NRCC releases Willie Horton-style ad in Nebraska House race
National Republicans are hammering Rep. Lee Terry’s (R-Neb.) Democratic opponent, state Sen. Brad Ashford, with an ad tying him to a convicted murderer.
Within hours of its launch, national Democrats were demanding Republicans take it down and apologize for the “repellent, race-baiting” ad.
The National Republican Congressional Committee’s ad tells the story of Nikko Jenkins, who committed four murders in 11 days after getting out of prison early under the state’s “good time” law.
{mosads}”Brad Ashford supported the good time law, and still defends it, allowing criminals like Nikko Jenkins to be released early,” a narrator says in the ad.
The ad has evoked comparisons to the controversial “Willie Horton ad” that ran during the 1988 presidential election. That ad hit former Massachusetts Gov. Michael Dukakis, the Democratic nominee, for furloughing Horton, who was already serving a life sentence for murder.
Horton was let out for the weekend under a state furlough program, but ran away from authorities and later kidnapped and stabbed a couple.
Democratic Congressional Campaign Committee spokeswoman Ashley Lewis decried the ad, saying it “has no place in America” and demanding the NRCC take it down.
“Republicans should be ashamed that they have resorted to divisive rhetoric, playing up racial stereotypes and fear-mongering to save their sinking candidate,” she said in a statement.
The Nebraska law automatically reduces prisoners’ sentences based on how much time they have served. Critics say it effectively cuts inmates’ sentences in half.
Terry, who has emerged as one of this cycle’s most surprisingly vulnerable House incumbents, hit Ashford on the issue last week, saying he should have added restrictions to the good-time law when he served as chairman of the state legislature’s Judiciary Committee.
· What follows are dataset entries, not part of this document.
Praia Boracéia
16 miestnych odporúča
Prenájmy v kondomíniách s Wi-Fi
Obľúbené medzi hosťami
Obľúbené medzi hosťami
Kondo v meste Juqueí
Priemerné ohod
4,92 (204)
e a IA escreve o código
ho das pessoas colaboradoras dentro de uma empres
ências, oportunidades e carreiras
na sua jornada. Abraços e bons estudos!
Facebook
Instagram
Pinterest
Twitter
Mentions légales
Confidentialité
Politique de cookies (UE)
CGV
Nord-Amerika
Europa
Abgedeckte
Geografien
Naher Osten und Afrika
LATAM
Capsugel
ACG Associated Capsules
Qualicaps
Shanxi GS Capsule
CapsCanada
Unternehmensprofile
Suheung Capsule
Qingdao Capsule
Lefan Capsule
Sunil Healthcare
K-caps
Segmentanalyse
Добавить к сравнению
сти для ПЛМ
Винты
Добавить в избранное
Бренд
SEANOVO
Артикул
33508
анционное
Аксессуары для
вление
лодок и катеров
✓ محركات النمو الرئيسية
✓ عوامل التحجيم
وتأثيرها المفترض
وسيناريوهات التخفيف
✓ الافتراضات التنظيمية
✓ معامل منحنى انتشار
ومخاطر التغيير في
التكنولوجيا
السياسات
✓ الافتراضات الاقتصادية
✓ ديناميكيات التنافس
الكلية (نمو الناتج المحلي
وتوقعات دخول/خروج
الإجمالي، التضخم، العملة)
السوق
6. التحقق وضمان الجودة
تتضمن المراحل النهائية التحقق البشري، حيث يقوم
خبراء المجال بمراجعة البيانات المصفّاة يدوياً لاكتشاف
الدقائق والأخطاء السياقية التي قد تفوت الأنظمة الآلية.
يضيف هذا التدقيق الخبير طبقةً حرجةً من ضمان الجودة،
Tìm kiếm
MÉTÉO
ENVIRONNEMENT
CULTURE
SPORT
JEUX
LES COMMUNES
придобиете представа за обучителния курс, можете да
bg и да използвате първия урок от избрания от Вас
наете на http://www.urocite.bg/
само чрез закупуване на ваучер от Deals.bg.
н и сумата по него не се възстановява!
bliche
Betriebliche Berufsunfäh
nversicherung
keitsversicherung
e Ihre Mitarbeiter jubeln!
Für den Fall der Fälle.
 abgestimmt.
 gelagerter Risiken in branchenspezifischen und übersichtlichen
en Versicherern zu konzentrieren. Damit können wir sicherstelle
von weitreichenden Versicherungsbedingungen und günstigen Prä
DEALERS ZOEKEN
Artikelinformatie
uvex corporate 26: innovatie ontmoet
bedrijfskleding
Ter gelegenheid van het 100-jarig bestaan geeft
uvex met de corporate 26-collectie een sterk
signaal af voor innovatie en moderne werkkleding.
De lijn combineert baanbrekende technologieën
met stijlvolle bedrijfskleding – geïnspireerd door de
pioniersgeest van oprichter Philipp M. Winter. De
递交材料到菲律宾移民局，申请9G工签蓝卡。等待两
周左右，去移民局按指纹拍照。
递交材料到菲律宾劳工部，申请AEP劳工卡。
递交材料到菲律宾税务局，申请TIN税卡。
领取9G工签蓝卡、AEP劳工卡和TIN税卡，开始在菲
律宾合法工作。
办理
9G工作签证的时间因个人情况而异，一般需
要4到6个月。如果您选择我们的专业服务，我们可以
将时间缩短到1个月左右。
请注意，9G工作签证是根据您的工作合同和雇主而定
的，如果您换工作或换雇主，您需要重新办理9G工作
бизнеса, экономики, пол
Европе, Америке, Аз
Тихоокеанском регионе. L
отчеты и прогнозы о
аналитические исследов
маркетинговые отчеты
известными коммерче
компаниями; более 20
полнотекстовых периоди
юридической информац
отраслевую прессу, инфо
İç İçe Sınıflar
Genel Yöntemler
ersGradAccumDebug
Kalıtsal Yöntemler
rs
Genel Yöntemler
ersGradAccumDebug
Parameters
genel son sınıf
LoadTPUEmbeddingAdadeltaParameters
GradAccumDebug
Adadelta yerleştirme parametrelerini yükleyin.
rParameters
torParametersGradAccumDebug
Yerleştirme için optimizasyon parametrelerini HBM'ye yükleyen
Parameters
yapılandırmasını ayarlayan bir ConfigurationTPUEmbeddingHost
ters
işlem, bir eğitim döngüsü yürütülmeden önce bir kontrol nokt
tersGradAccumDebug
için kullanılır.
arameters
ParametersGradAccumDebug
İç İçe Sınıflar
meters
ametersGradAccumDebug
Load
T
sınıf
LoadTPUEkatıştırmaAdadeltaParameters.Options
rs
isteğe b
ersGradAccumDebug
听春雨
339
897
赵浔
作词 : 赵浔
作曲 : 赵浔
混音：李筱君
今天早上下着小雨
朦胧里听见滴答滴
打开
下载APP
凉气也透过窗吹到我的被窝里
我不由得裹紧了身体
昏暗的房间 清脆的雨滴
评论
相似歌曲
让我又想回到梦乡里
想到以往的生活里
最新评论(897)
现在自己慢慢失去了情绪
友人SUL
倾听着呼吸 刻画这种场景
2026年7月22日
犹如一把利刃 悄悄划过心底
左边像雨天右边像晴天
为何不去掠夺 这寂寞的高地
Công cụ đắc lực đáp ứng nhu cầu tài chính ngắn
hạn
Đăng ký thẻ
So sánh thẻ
“I think that one of the egregious votes and efforts of my opponent is letting violent criminals out of jail through good time, which in Nebraska is just a straight half time,” he told The Hill. “My opponent prefers criminals over law abiding citizens, putting people in jeopardy.”
Ashford called the accusations “baseless and desperate attacks” from a “flailing campaign” in a statement to The Hill last week.
During a debate last week, Ashford blamed corrections officers, whom he said could have reversed Jenkins’s sentence reductions after he got into trouble behind bars.
The content of the ad underscores just how vulnerable Terry is heading into the final weeks of the election. There’s been scant polling of the race, but a survey Ashford released in August showed the two essentially tied.
The NRCC’s choice to go nuclear, by tying Ashford to a convicted murderer, is likely fueled by an urgent need to shift momentum in Terry’s favor.
NRCC spokesman Tyler Q. Houlton last week said Republicans are not worried about Terry’s campaign and insisted the strategy is to merely shine a light on Ashford’s record.
“This is why we are helping Lee Terry and helping the voters get to know who Brad Ashford is because as soon as they see all this stuff and realize what this guy stands for, there’s no way they’re going to vote for him,“ Houlton said.
—This piece was updated at 1:06 p.m. to reflect comment from the DCCC.